If you're in keystone silverthorne Dillon area go to cutthroat outfitters good people will good advice and selection of gear. And they have good guides. 


Sent from my iPhone using Tapatalk


----------



## Permit Rat (May 13, 2014)

I am jealous. I'd like to learn a lot more about Colorado, Wyoming and even Montana. I am retired and every year I swelter down here, either in So. Texas, or Veracruz. Take your pick....the heat and humidity are unbearable in both places.

I also keep swearing that _"next year,"_ I'm going to pack up my trout gear and head for these areas and get away from it all....probably for as much of July and August as I can.


----------



## fy0834 (Jan 18, 2011)

All I can tell you is ... IF YOU START... the Colorado summertime fishing ... different locations and rivers, you will not be able to stop. 

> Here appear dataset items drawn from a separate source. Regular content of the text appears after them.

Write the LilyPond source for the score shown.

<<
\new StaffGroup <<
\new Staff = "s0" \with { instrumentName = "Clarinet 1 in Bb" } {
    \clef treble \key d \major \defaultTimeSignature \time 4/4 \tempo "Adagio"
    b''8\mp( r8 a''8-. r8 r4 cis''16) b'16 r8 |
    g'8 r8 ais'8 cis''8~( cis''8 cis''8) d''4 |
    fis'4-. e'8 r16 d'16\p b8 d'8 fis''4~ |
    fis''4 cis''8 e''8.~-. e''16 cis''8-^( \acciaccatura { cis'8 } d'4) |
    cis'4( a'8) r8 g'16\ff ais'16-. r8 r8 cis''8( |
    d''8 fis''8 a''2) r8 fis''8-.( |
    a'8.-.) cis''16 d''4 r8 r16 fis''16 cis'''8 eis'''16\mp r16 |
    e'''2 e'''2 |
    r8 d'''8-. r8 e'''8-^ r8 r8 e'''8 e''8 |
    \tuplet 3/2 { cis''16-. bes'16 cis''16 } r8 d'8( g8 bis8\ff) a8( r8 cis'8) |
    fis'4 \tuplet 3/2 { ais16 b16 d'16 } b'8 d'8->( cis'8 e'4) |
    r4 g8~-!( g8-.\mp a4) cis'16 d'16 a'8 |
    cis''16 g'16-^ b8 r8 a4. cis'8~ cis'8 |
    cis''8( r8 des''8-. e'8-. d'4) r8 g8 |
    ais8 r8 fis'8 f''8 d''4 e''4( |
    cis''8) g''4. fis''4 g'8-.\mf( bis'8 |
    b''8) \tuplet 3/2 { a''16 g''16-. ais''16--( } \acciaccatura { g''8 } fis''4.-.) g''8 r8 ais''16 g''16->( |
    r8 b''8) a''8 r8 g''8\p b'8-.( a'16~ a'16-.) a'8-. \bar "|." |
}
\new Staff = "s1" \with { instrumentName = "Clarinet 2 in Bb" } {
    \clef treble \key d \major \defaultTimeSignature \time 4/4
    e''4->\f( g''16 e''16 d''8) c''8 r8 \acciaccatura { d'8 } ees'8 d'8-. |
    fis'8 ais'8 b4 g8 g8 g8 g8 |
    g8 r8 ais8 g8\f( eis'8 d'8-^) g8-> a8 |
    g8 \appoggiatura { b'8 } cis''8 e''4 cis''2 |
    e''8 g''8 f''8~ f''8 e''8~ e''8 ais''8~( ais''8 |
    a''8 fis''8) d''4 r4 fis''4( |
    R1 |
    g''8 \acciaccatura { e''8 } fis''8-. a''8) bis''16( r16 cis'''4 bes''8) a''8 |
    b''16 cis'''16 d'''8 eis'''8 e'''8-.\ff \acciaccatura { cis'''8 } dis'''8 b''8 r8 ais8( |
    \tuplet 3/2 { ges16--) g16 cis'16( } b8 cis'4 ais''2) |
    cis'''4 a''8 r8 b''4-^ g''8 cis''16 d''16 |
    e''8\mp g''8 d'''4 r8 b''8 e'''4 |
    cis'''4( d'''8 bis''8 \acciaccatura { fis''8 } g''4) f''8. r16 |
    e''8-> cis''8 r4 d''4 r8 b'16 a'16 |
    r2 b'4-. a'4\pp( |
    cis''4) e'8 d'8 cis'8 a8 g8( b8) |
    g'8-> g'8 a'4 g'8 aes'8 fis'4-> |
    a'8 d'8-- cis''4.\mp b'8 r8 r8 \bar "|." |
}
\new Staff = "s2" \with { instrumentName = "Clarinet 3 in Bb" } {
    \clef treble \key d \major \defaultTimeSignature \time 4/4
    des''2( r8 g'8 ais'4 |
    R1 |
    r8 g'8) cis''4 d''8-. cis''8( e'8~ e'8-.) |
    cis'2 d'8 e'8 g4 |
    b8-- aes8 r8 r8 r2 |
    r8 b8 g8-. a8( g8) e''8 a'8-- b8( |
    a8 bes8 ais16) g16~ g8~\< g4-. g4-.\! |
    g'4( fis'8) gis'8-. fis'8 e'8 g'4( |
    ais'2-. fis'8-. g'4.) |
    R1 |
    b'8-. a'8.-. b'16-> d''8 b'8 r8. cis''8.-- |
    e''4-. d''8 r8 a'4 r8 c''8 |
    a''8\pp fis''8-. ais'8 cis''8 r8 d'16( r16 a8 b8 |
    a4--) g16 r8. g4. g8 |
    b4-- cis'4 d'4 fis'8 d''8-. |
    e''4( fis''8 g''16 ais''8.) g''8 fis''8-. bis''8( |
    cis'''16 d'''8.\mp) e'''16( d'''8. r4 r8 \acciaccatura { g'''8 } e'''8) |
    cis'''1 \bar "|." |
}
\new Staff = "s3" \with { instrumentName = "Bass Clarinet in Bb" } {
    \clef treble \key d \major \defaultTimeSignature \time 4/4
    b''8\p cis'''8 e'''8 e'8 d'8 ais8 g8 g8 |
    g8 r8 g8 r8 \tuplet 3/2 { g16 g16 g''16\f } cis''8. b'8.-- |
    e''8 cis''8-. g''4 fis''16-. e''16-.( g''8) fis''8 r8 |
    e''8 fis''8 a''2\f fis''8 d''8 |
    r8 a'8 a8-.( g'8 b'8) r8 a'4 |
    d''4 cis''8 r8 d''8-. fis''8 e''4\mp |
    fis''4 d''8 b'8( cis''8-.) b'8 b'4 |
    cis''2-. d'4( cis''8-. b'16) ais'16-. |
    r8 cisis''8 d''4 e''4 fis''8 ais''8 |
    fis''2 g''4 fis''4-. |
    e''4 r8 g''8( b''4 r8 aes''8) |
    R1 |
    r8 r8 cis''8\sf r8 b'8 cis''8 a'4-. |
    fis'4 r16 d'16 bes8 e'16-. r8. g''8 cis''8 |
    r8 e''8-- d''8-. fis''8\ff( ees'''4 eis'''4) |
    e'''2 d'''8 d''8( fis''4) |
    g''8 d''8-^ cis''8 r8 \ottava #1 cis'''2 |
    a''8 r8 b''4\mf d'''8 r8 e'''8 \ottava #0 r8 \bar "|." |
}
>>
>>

This am is 50 degrees and dry... today we venture into a spot I discovered and catch fish ... I hope.


----------



## fy0834 (Jan 18, 2011)

26 trout in two hours today... he wants to go back tomorrow.


----------



## Permit Rat (May 13, 2014)

Nice job! Do you (or anyone) find a use for a sinking line in waters such as you showed in your photos?


----------



## fy0834 (Jan 18, 2011)




----------



## cman (Apr 17, 2009)

Just found your old thread. Awesome to see. What a lucky man your old boss is to be 87 and so fit and nimble as to amble down those rocks! 
Where on the Fork did you fish? Ever tried the Burry access?


----------



## fy0834 (Jan 18, 2011)

I took him to Grizzly Reservoir, East on 82 out of Aspen. It's a six mile jaunt off road by 4x4 to get there. He didn't much like negotiating the rocks ... but I didn't want him in the river with the water up. 

We had a good time regardless.

He is one of the most fit individuals I know, notwithstanding his age.
He had no health insurance ... so he self helped and took up walking / running and diligently adhered to it.

LOL ... he complains when he goes to his doctor... " Can't you find something wrong with me?"


----------